Bugün cezanın caydırıcı olmaması suç oranlarının artmasının en büyük sebebidir. Standart kalıpların dönüp durduğu, sürecin insanı çileden çıkarttığı, bir de OHAL darbesiyle iyice sürüncemeye girdirilen bir platformun ısrarla adalet dağıtmasını bekliyoruz. Ne kadar iyi niyetli ve bir o kadar da beyhude bir bekleyiş.
Yazarın fetva dediği şey aslında içtihattan ibarettir ve dinamik yapısıyla aslında sorunları çözecek tek mekanizmadır. Bunu yapmaya herkesin yetisi olmadığı için illa ki yapabilene başvurmak gerekmiş ve bu, zaman içinde bir müesseseye dönüşmüştür ki yanlışlık tamda buradadır. Belli bir kurum veya gücü arkana alarak içtihat yapamazsın, sen kendin için yaparsan ve kişi kendi rızası ile sana tabii olur. Aksi halde iş padişahı memnun etmeye veya benzeri kaygılara dayanır ve nihayetinde bugün baskı ve çıkar ile alınan kararlardan farksız olur.
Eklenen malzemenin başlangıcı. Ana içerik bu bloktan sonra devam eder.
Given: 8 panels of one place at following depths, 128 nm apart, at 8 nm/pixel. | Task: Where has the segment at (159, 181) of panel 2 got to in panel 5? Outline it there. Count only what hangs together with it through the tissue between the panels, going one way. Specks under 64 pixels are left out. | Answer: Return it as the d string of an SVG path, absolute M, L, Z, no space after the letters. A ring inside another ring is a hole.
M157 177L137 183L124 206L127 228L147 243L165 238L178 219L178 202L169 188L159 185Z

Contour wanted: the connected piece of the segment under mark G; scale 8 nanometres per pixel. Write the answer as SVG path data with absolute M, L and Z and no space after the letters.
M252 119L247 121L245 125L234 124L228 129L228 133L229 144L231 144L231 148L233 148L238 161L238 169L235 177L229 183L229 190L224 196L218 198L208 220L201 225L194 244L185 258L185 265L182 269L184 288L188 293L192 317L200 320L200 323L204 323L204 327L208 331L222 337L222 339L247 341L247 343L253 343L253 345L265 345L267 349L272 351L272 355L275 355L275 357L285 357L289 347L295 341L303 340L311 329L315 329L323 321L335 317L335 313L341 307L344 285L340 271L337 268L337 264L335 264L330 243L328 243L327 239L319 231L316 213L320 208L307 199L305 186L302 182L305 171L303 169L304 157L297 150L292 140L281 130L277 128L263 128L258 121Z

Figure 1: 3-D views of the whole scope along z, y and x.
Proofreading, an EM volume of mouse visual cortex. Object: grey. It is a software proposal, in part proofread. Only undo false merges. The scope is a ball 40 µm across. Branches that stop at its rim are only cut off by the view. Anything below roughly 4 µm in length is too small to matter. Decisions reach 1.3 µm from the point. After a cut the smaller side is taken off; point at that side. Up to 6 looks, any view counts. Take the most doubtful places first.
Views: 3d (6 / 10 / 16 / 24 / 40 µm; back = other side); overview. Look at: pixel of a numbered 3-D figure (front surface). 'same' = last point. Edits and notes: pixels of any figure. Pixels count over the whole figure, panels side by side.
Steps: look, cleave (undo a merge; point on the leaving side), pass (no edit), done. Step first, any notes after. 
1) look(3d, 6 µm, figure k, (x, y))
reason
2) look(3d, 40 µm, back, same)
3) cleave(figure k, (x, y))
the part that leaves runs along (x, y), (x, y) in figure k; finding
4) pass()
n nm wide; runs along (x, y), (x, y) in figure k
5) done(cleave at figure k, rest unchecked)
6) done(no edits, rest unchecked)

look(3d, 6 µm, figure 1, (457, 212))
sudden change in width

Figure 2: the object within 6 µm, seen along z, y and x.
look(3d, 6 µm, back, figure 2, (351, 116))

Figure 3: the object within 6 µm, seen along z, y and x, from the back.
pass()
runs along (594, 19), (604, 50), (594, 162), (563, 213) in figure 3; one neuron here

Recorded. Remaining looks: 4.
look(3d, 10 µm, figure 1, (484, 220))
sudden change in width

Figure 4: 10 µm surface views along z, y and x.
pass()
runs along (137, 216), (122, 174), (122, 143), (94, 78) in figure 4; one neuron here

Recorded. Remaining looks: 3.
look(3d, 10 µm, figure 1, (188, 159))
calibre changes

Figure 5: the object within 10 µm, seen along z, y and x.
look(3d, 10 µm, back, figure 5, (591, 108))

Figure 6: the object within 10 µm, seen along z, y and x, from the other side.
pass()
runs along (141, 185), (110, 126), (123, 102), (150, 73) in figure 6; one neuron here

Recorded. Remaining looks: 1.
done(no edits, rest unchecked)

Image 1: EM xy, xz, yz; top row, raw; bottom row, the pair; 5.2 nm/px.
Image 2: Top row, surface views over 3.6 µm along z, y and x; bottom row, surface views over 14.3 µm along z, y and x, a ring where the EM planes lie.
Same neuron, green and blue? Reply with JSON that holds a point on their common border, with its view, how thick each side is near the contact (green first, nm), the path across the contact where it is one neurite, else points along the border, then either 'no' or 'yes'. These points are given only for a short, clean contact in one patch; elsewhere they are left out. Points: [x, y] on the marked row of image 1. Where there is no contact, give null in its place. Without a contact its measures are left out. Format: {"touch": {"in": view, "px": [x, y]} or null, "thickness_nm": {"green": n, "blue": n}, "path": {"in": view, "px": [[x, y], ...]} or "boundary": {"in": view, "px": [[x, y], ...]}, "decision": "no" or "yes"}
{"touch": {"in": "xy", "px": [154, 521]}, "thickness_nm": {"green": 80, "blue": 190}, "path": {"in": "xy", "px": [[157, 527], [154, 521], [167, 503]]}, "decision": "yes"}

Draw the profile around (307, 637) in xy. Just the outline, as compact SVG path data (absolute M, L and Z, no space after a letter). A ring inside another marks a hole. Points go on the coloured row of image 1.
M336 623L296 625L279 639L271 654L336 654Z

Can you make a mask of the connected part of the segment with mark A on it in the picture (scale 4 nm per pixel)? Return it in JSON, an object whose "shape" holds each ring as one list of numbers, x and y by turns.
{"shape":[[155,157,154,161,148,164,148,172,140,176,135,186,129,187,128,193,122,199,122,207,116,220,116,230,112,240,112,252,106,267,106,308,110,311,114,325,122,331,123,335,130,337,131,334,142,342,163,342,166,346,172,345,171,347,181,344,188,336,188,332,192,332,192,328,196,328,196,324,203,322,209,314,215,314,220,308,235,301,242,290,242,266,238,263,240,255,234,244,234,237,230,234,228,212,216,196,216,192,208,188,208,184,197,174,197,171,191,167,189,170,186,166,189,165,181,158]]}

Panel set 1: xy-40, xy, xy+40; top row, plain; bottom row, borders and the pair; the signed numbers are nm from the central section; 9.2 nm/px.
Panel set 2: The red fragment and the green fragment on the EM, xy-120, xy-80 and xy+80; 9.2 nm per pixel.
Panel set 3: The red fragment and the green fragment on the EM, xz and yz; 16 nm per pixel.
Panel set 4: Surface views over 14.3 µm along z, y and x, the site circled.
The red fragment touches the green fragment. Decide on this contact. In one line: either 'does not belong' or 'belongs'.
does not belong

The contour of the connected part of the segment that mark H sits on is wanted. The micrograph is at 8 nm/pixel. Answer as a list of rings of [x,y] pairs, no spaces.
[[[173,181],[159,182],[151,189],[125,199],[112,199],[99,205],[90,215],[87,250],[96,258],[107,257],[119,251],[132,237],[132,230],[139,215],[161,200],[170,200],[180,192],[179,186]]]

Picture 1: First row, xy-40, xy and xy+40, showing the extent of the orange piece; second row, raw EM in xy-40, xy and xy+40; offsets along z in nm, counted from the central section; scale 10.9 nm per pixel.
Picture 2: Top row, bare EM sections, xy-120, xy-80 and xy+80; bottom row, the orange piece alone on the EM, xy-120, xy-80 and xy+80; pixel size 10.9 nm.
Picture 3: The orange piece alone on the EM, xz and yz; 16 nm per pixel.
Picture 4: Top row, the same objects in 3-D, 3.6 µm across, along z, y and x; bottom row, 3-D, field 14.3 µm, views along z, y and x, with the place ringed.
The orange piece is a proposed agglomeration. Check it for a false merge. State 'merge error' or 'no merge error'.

Bir de istişare vardır ki Kuran’da Şura Suresi 38 ayette Rablerine isticap edenlerin namaz kıldıklarını ve işleri aralarında danışarak yaptıklarını söylemektedir. O yüzden müminlerin de düzenli toplanmaları ve sorunlar üzerinde istişare yapmaları gerekir. Bu da yazarımızın nasihat dediği şeye karşılık geliyor.